Çoluk Çocuk kadar olmasa da keyifli bir kitaptı. Yine şarkılarla, fotoğraflarla, yazarlarla, kitaplarla, mekânlarla, kayıplarla ve her şeye rağmen yaşamla, nostaljiyle dolu bir anlatı. Bir sırt çantası hazırlayıp yollara düşesi geliyor insanın okurken, tabii hayaller/hayatlar... Bu kez rüyalarla da zenginleşen bir tarzı var ayrıca ama bu kitaba mistik bir yan katmış ve o kısımlar bana çok fazla tat vermedi, onun dışında severek okuduğum gayet güzel bir anı kitabıydı. Seviyorum Patti'nin sanatçı ruhunu.

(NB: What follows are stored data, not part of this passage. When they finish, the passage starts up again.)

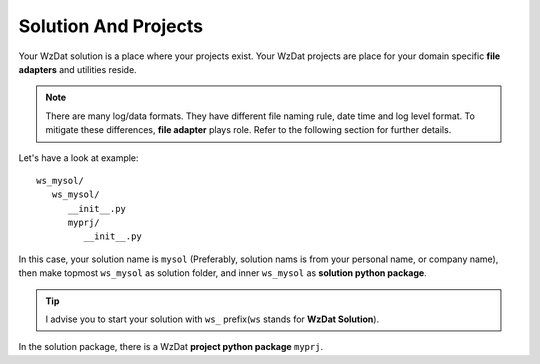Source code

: .. _solandprj:

Solution And Projects
=====================

Your WzDat solution is a place where your projects exist. Your WzDat projects are place for your domain specific **file adapters** and utilities reside.

.. note::

   There are many log/data formats. They have different file naming rule, date time and log level format. To mitigate these differences, **file adapter** plays role. Refer to the following section for further details.
   
Let's have a look at example::

   ws_mysol/
      ws_mysol/
         __init__.py
         myprj/
            __init__.py

In this case, your solution name is ``mysol`` (Preferably, solution nams is from your personal name, or company name), then make topmost ``ws_mysol`` as solution folder, and inner ``ws_mysol`` as **solution python package**. 

.. tip::

   I advise you to start your solution with ``ws_`` prefix(``ws`` stands for **WzDat Solution**).

In the solution package, there is a WzDat **project python package** ``myprj``.
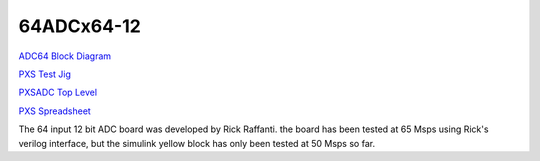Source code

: 64ADCx64-12
============
`ADC64 Block Diagram <../../_static/files/X64_ADC/ADC64x12_block.pdf>`__

`PXS Test Jig <../../_static/files/X64_ADC/ADC64x12_PXS_testjig.pdf>`__

`PXSADC Top Level <../../_static/files/X64_ADC/ADC64x12_PXSADC_Top_Level.pdf>`__

`PXS Spreadsheet <../../_static/files/X64_ADC/ADC64x12_PXSADC_PL_20080110.xls>`__

The 64 input 12 bit ADC board was developed by Rick Raffanti. the board
has been tested at 65 Msps using Rick's verilog interface, but the
simulink yellow block has only been tested at 50 Msps so far.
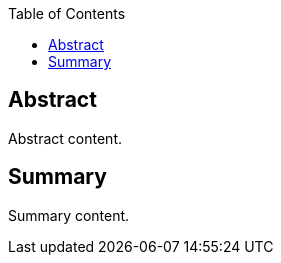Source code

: 
////
Preface sections must include [.preface] attribute
in order to get them placed in the preface area (and not in the main content).

Keywords specified in document preamble will display in this area
after the abstract
////
:TOC:

[.preface]
== Abstract

// Insert abstract content
Abstract content. 


[.preface]
== Summary

// Insert summary content including subsections as needed
Summary content.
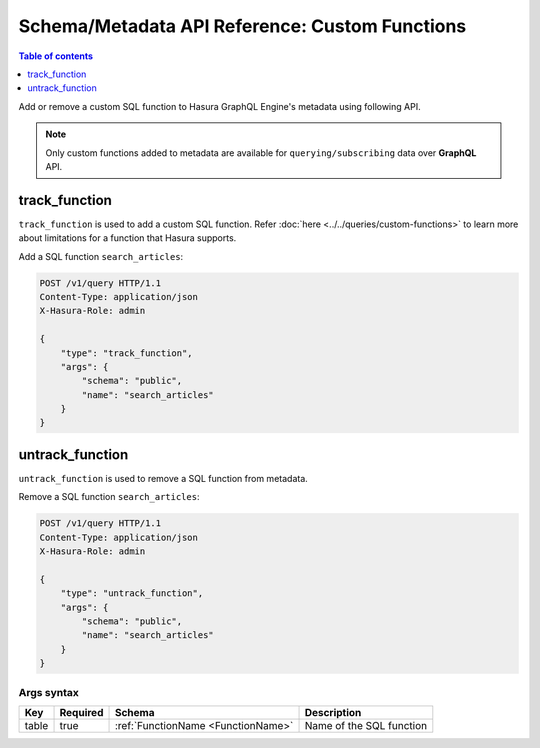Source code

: Schema/Metadata API Reference: Custom Functions
===============================================

.. contents:: Table of contents
  :backlinks: none
  :depth: 1
  :local:

Add or remove a custom SQL function to Hasura GraphQL Engine's metadata using following API.

.. Note::

   Only custom functions added to metadata are available for ``querying/subscribing`` data over **GraphQL** API.

.. _track_function:

track_function
--------------

``track_function`` is used to add a custom SQL function.
Refer :doc:`here <../../queries/custom-functions>` to learn more about limitations for a function that Hasura supports.

Add a SQL function ``search_articles``:

.. code-block:: http

   POST /v1/query HTTP/1.1
   Content-Type: application/json
   X-Hasura-Role: admin

   {
       "type": "track_function",
       "args": {
           "schema": "public",
           "name": "search_articles"
       }
   }

.. _untrack_function:

untrack_function
----------------

``untrack_function`` is used to remove a SQL function from metadata.

Remove a SQL function ``search_articles``:

.. code-block:: http

   POST /v1/query HTTP/1.1
   Content-Type: application/json
   X-Hasura-Role: admin

   {
       "type": "untrack_function",
       "args": {
           "schema": "public",
           "name": "search_articles"
       }
   }

.. _args_syntax:

Args syntax
^^^^^^^^^^^

.. list-table::
   :header-rows: 1

   * - Key
     - Required
     - Schema
     - Description
   * - table
     - true
     - :ref:`FunctionName <FunctionName>`
     - Name of the SQL function
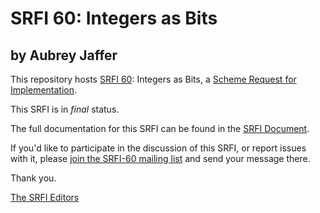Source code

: * SRFI 60: Integers as Bits

** by Aubrey Jaffer

This repository hosts [[https://srfi.schemers.org/srfi-60/][SRFI 60]]: Integers as Bits, a [[https://srfi.schemers.org/][Scheme Request for Implementation]].

This SRFI is in /final/ status.

The full documentation for this SRFI can be found in the [[https://srfi.schemers.org/srfi-60/srfi-60.html][SRFI Document]].

If you'd like to participate in the discussion of this SRFI, or report issues with it, please [[shttp://srfi.schemers.org/srfi-60/][join the SRFI-60 mailing list]] and send your message there.

Thank you.


[[mailto:srfi-editors@srfi.schemers.org][The SRFI Editors]]
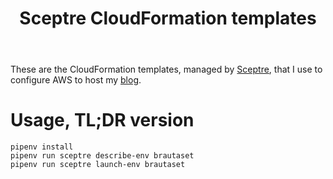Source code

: #+title: Sceptre CloudFormation templates

These are the CloudFormation templates, managed by [[https://sceptre.cloudreach.com/latest/][Sceptre]], that I use
to configure AWS to host my [[https://www.brautaset.org][blog]].


* Usage, TL;DR version

: pipenv install
: pipenv run sceptre describe-env brautaset
: pipenv run sceptre launch-env brautaset
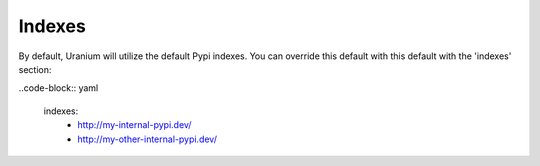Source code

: =======
Indexes
=======

By default, Uranium will utilize the default Pypi indexes. You can
override this default with this default with the 'indexes' section:

..code-block:: yaml

  indexes:
    - http://my-internal-pypi.dev/
    - http://my-other-internal-pypi.dev/
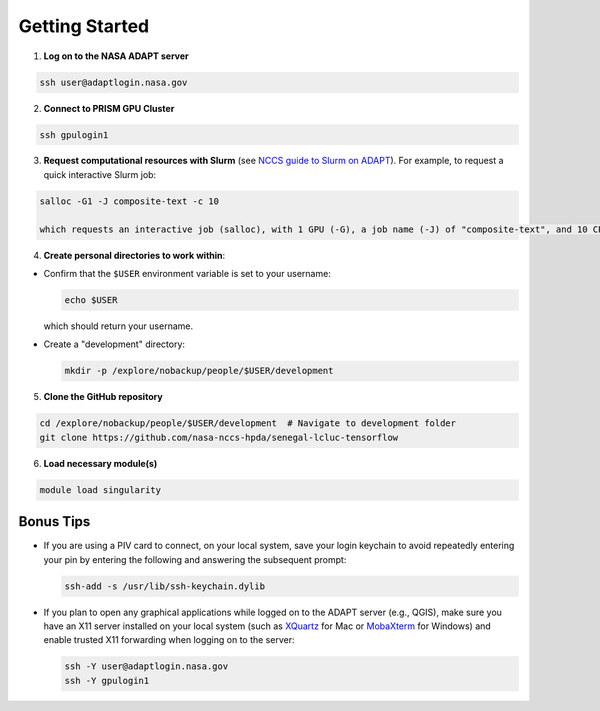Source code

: Getting Started
===============

1) **Log on to the NASA ADAPT server**

.. code-block:: bash

   ssh user@adaptlogin.nasa.gov

2) **Connect to PRISM GPU Cluster**

.. code-block:: bash

   ssh gpulogin1

3) **Request computational resources with Slurm** (see `NCCS guide to Slurm on ADAPT <https://www.nccs.nasa.gov/nccs-users/instructional/adapt-instructional/slurm>`_).  
   For example, to request a quick interactive Slurm job:

.. code-block:: bash

   salloc -G1 -J composite-text -c 10

   which requests an interactive job (salloc), with 1 GPU (-G), a job name (-J) of "composite-text", and 10 CPU cores (-c). 

4) **Create personal directories to work within**:

- Confirm that the ``$USER`` environment variable is set to your username:

  .. code-block:: bash

     echo $USER

  which should return your username.

- Create a "development" directory:

  .. code-block:: bash

     mkdir -p /explore/nobackup/people/$USER/development

5) **Clone the GitHub repository**

.. code-block:: bash

   cd /explore/nobackup/people/$USER/development  # Navigate to development folder
   git clone https://github.com/nasa-nccs-hpda/senegal-lcluc-tensorflow

6) **Load necessary module(s)**

.. code-block:: bash

   module load singularity

Bonus Tips
----------

- If you are using a PIV card to connect, on your local system, save your login keychain to avoid repeatedly entering your pin by entering the following and answering the subsequent prompt:

  .. code-block:: bash

     ssh-add -s /usr/lib/ssh-keychain.dylib

- If you plan to open any graphical applications while logged on to the ADAPT server (e.g., QGIS), make sure you have an X11 server installed on your local system (such as `XQuartz <https://www.xquartz.org/>`_ for Mac or `MobaXterm <https://mobaxterm.mobatek.net/>`_ for Windows) and enable trusted X11 forwarding when logging on to the server:

  .. code-block:: bash

     ssh -Y user@adaptlogin.nasa.gov
     ssh -Y gpulogin1
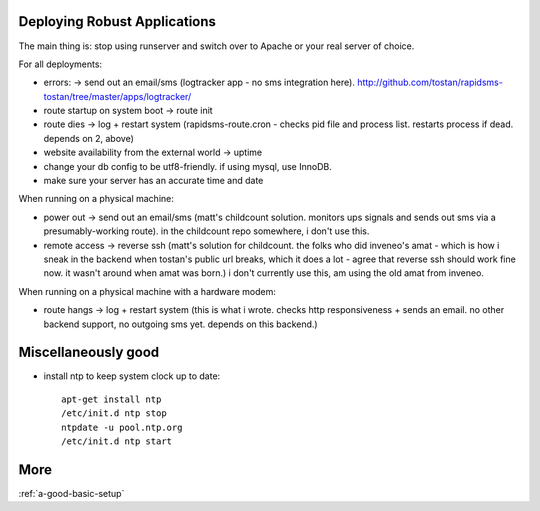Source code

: Deploying Robust Applications
=================================

The main thing is: stop using runserver and switch over to Apache or your real server of choice.

For all deployments:

* errors: -> send out an email/sms (logtracker app - no sms integration here). http://github.com/tostan/rapidsms-tostan/tree/master/apps/logtracker/
* route startup on system boot -> route init
* route dies -> log + restart system (rapidsms-route.cron - checks pid file and process list. restarts process if dead. depends on 2, above)
* website availability from the external world -> uptime
* change your db config to be utf8-friendly. if using mysql, use InnoDB.
* make sure your server has an accurate time and date

When running on a physical machine:

* power out -> send out an email/sms (matt's childcount solution. monitors ups signals and sends out sms via a presumably-working route). in the childcount repo somewhere, i don't use this.
* remote access -> reverse ssh (matt's solution for childcount. the folks who did inveneo's amat - which is how i sneak in the backend when tostan's public url breaks, which it does a lot - agree that reverse ssh should work fine now. it wasn't around when amat was born.) i don't currently use this, am using the old amat from inveneo.

When running on a physical machine with a hardware modem:

* route hangs -> log + restart system (this is what i wrote. checks http responsiveness + sends an email. no other backend support, no outgoing sms yet. depends on this backend.)

Miscellaneously good
=======================

* install ntp to keep system clock up to date::

    apt-get install ntp
    /etc/init.d ntp stop
    ntpdate -u pool.ntp.org
    /etc/init.d ntp start


More
====

:ref:`a-good-basic-setup`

Sayfa 188'den bir alıntı bırakayım buraya:
"Yorgun ama mutluyum, bir şekilde şehrin gizemini çözdüğüme inanıyorum. Komidinin çekmecesinde resimli bir cep haritası var, küçük bir Sabrosa rehberi; Macellan'ın doğum yeri. Mutfak masasında dünyayı çevreleyen bir gemi çizdiğimi hatırlıyorum hayal meyal. Babam kahve yapıyordu, bir yandan da ıslıkla Lisbon Antigua'yı çalıyordu. Kahve cezvesinden çıkan sese karışan notaları duyabiliyorum neredeyse. "Sabrosa" diye fısıldıyorum. Biri emniyet kemerimi bağlıyor. Odanın köşesindeki ahşap yatak almış başını gitmiş sanki, her şey pek de ehemmiyeti olmayan kısa bir aradan ibaret."